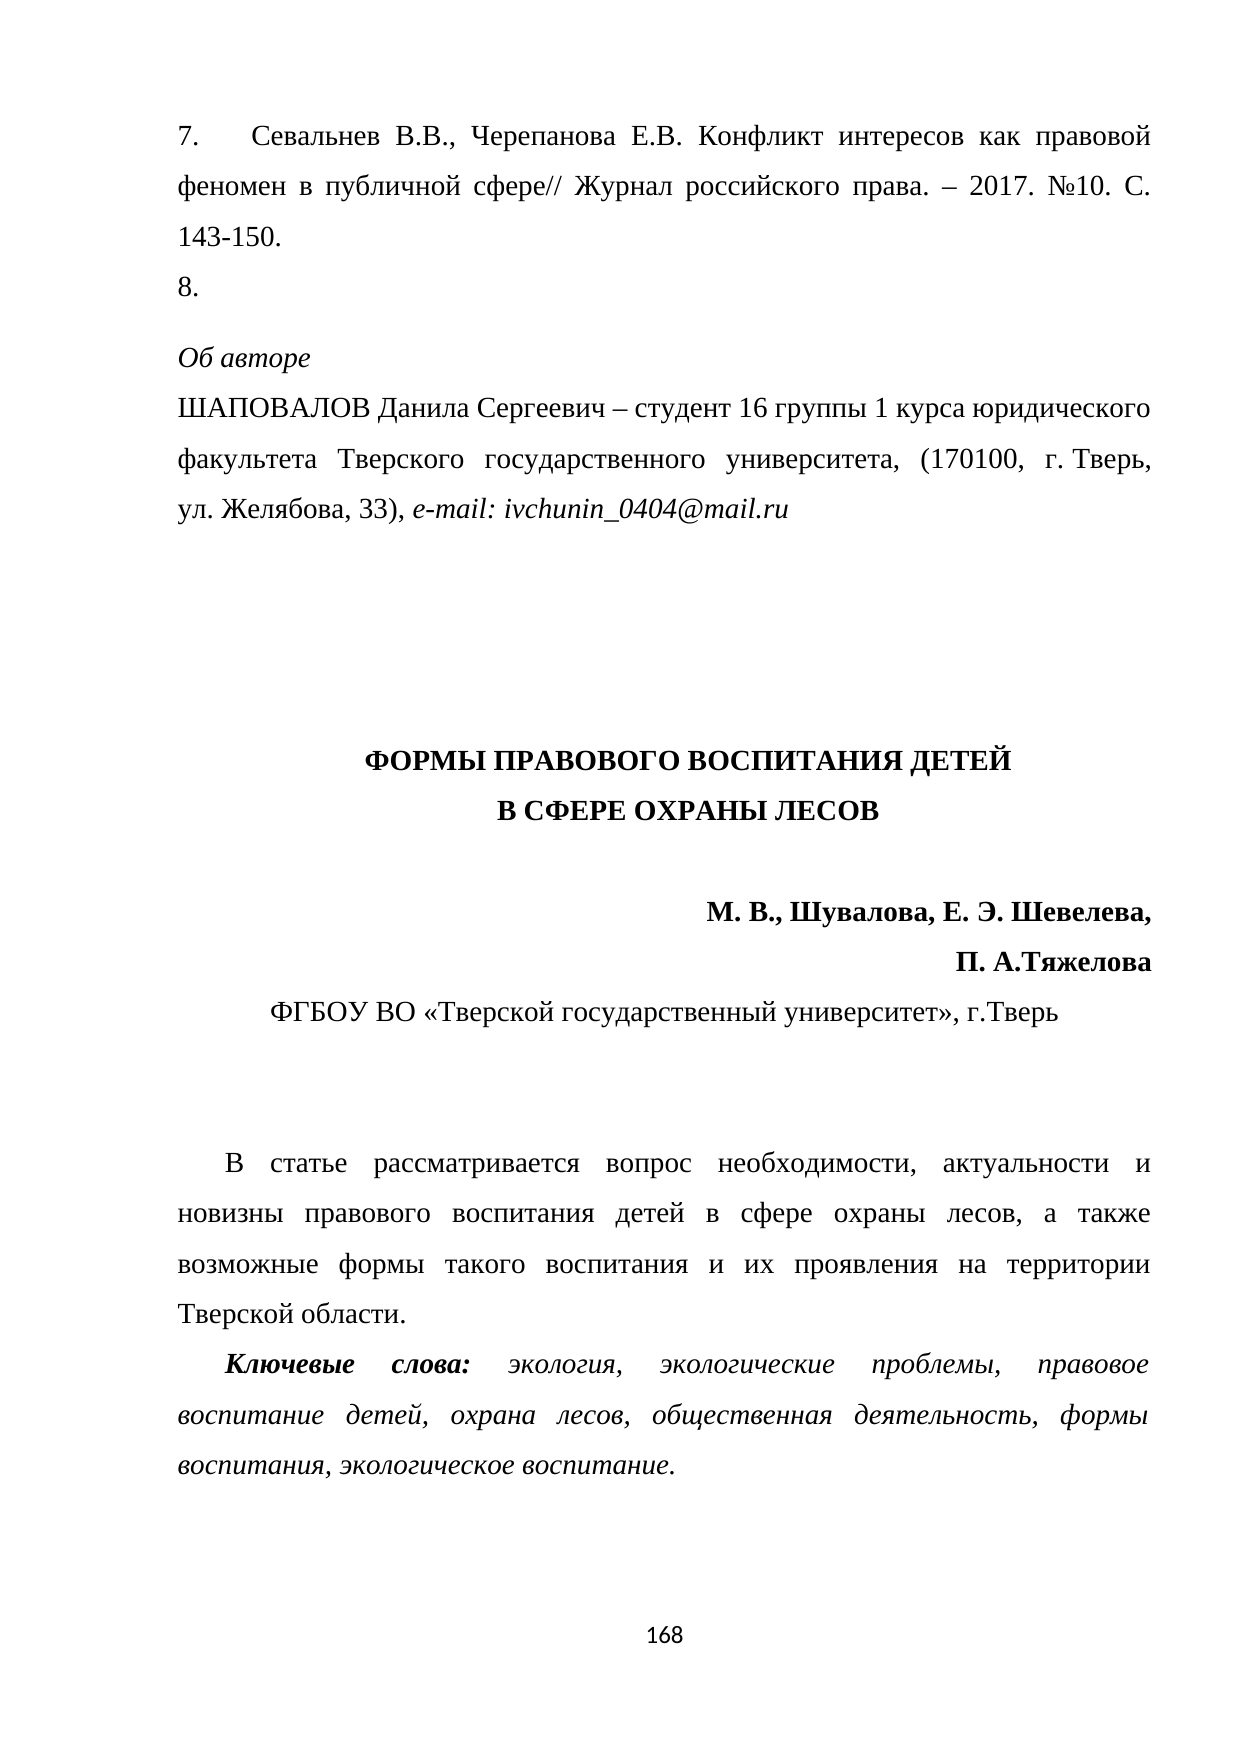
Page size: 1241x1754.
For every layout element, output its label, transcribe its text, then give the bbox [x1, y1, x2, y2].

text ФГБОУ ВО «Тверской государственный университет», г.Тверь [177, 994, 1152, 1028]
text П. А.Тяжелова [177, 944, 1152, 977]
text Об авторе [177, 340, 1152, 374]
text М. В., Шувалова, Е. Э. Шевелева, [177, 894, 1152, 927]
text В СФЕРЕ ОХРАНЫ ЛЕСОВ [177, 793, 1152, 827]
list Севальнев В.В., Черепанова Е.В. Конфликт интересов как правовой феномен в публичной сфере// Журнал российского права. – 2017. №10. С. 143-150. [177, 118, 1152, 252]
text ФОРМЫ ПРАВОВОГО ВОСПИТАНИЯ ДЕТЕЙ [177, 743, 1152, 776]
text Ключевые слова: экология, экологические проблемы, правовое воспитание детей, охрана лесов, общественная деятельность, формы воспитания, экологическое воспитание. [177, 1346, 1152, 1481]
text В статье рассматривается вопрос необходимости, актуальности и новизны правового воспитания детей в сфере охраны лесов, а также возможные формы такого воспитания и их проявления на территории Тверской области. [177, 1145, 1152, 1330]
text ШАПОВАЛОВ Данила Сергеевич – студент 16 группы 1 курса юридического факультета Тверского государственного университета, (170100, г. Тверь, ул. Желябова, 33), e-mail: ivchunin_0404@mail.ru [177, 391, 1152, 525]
☆ ☆ ☆ ☆
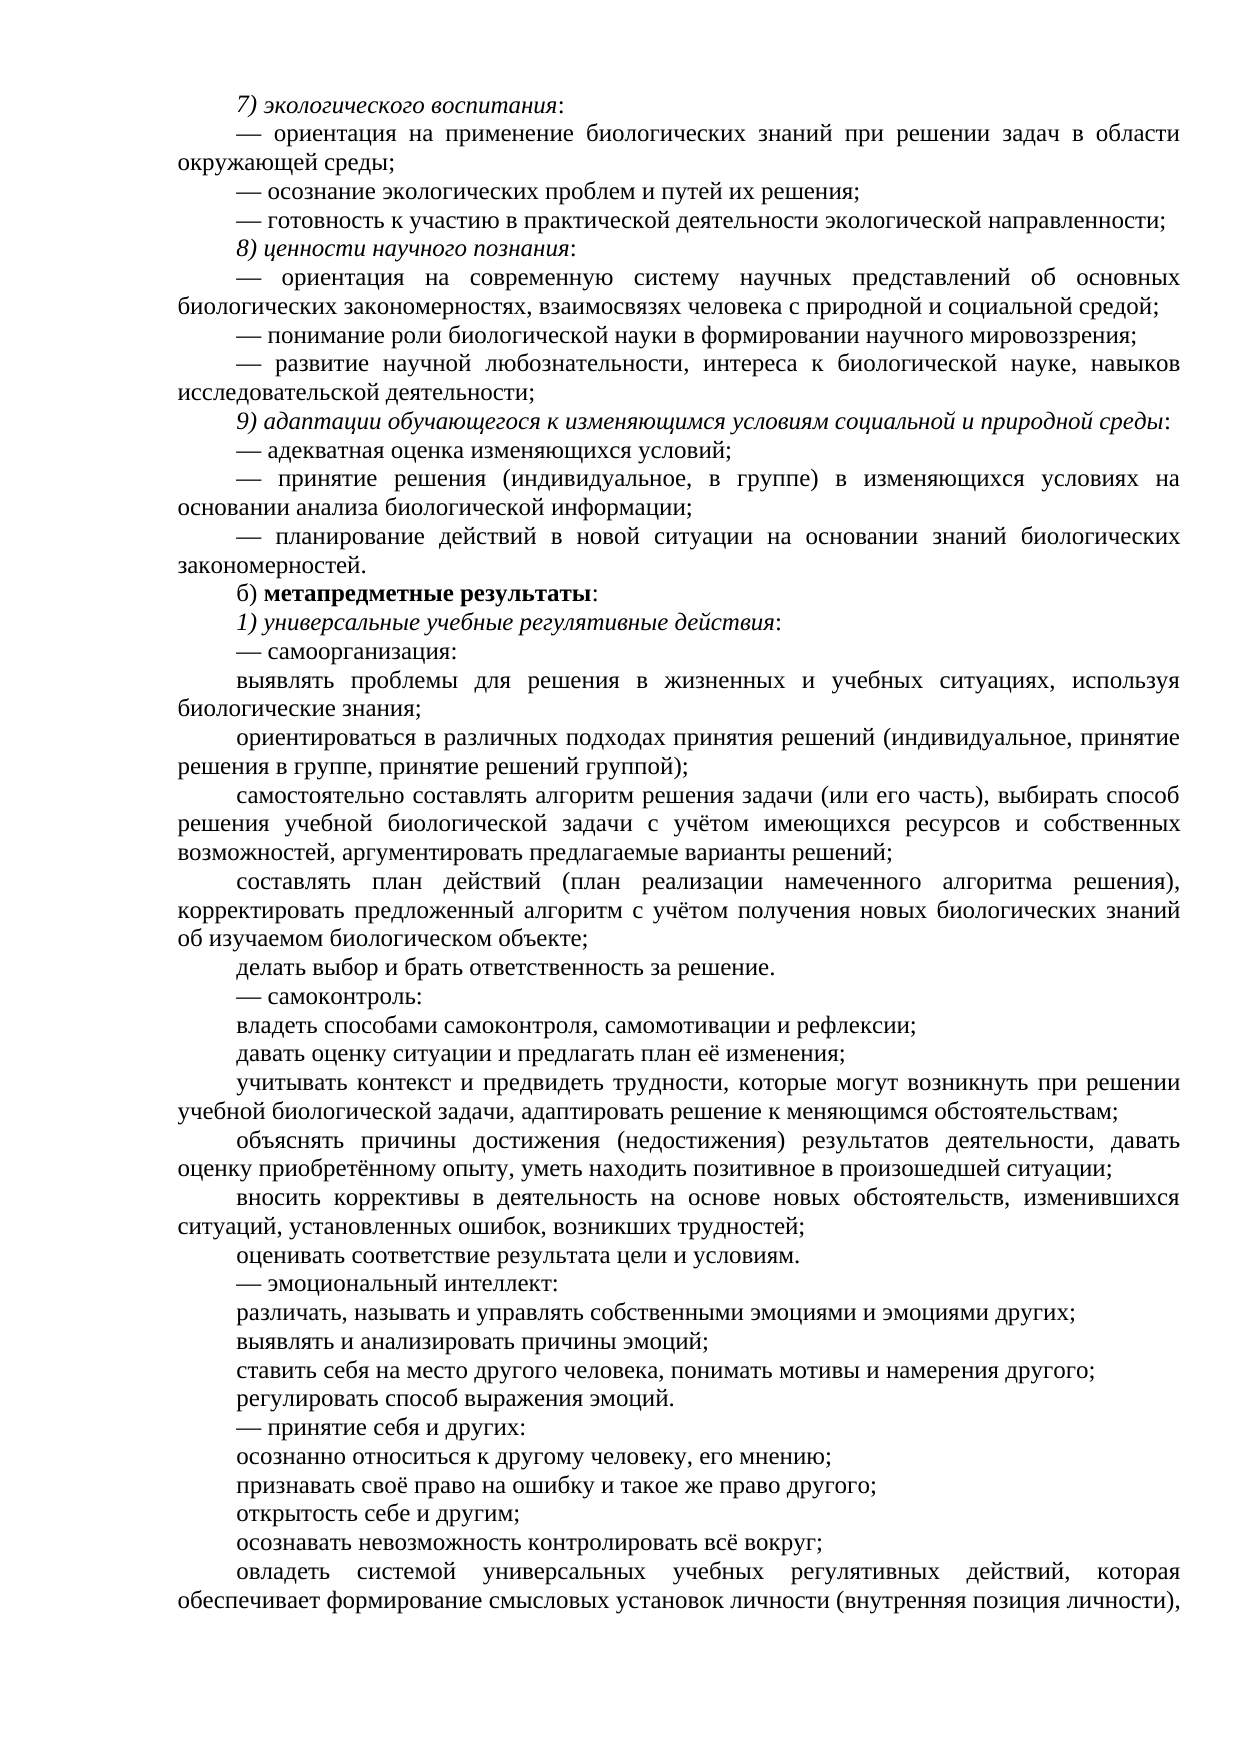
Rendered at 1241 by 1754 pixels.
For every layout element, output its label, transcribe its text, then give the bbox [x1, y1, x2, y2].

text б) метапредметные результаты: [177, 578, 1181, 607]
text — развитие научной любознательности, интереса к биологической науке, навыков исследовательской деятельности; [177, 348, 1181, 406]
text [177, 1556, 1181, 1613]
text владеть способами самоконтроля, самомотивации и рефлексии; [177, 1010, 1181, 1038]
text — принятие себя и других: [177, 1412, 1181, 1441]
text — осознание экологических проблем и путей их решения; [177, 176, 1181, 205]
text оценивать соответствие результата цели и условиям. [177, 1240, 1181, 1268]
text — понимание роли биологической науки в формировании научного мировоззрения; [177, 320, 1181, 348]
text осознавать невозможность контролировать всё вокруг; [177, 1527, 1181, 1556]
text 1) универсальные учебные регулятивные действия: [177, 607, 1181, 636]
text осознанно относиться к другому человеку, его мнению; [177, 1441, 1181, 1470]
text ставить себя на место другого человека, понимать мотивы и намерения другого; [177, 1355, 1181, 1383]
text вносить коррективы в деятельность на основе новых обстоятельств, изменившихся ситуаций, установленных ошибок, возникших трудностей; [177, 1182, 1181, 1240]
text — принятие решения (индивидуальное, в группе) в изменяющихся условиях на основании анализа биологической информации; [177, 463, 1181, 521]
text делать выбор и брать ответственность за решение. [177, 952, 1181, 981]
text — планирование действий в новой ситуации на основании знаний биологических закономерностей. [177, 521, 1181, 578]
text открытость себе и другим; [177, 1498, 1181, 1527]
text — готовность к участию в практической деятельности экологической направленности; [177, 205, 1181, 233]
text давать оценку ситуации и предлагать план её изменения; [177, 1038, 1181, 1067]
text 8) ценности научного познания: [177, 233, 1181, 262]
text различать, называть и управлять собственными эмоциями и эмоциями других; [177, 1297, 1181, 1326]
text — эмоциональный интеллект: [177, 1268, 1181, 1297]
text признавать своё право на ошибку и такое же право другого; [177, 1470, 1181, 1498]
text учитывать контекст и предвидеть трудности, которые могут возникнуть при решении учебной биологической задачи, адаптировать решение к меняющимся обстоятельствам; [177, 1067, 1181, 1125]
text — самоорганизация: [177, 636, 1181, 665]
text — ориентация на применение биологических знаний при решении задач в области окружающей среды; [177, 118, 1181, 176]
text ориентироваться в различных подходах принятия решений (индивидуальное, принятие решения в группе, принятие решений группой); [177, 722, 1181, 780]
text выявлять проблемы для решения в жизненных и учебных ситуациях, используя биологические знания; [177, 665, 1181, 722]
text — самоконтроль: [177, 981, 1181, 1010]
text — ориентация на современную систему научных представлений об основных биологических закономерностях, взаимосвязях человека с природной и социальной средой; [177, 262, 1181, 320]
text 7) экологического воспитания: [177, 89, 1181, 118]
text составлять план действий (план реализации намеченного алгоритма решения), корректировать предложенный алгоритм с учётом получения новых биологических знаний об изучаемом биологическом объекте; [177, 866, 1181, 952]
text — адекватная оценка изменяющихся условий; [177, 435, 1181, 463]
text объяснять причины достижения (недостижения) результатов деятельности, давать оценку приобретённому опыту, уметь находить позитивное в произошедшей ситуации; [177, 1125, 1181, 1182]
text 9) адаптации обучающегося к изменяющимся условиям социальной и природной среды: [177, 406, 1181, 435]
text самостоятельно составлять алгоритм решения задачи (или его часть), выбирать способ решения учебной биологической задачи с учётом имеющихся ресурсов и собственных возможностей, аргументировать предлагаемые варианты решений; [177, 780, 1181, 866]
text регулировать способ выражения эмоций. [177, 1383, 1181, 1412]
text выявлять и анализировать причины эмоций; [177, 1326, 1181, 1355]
☆ ☆ ☆ ☆
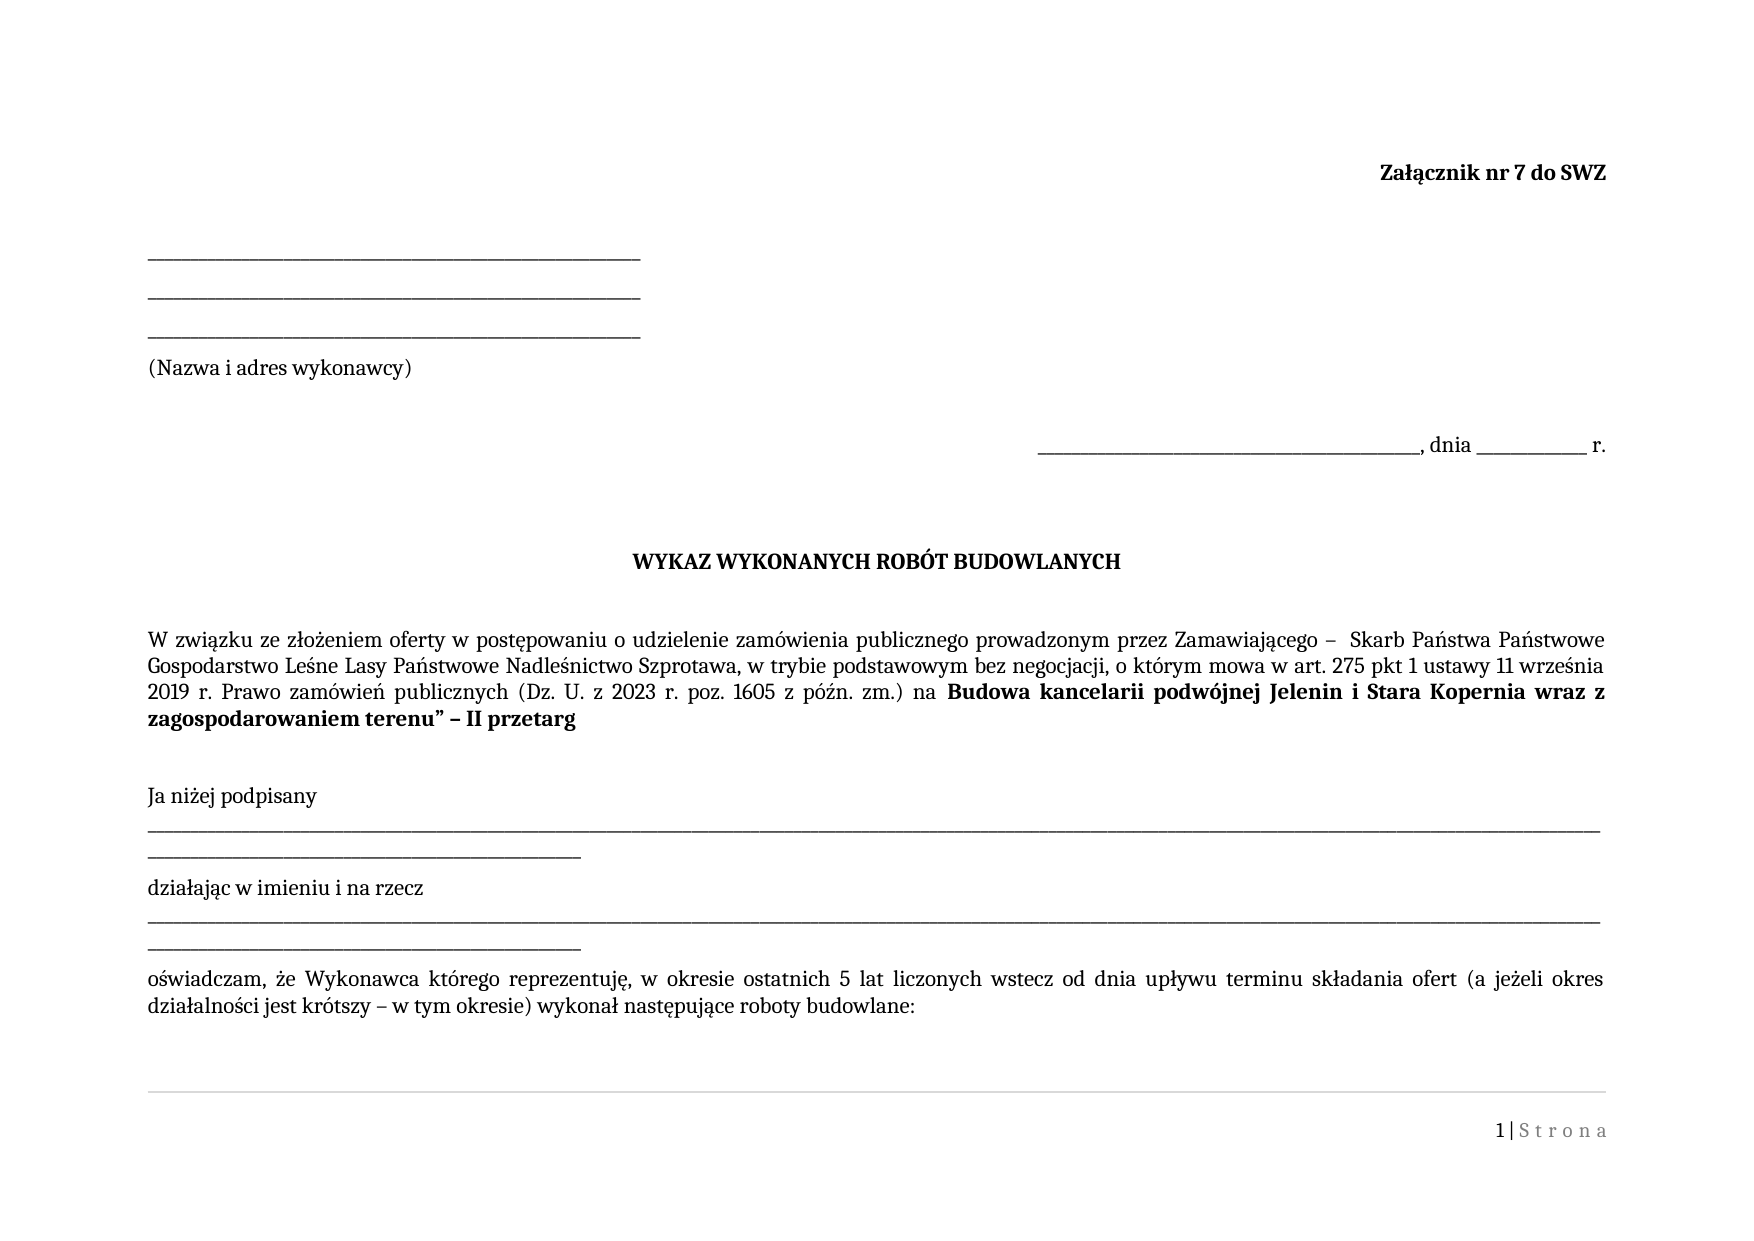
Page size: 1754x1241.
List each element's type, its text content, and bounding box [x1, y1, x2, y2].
☆ ☆ ☆ ☆
* _WHAT IS BEING ASKED_: Among the entries, find each line that includes the string "Page" and copy it.

* _REPLY TO THE TASK_:
Page size: 1241x1754.
Page size: 1754x1241.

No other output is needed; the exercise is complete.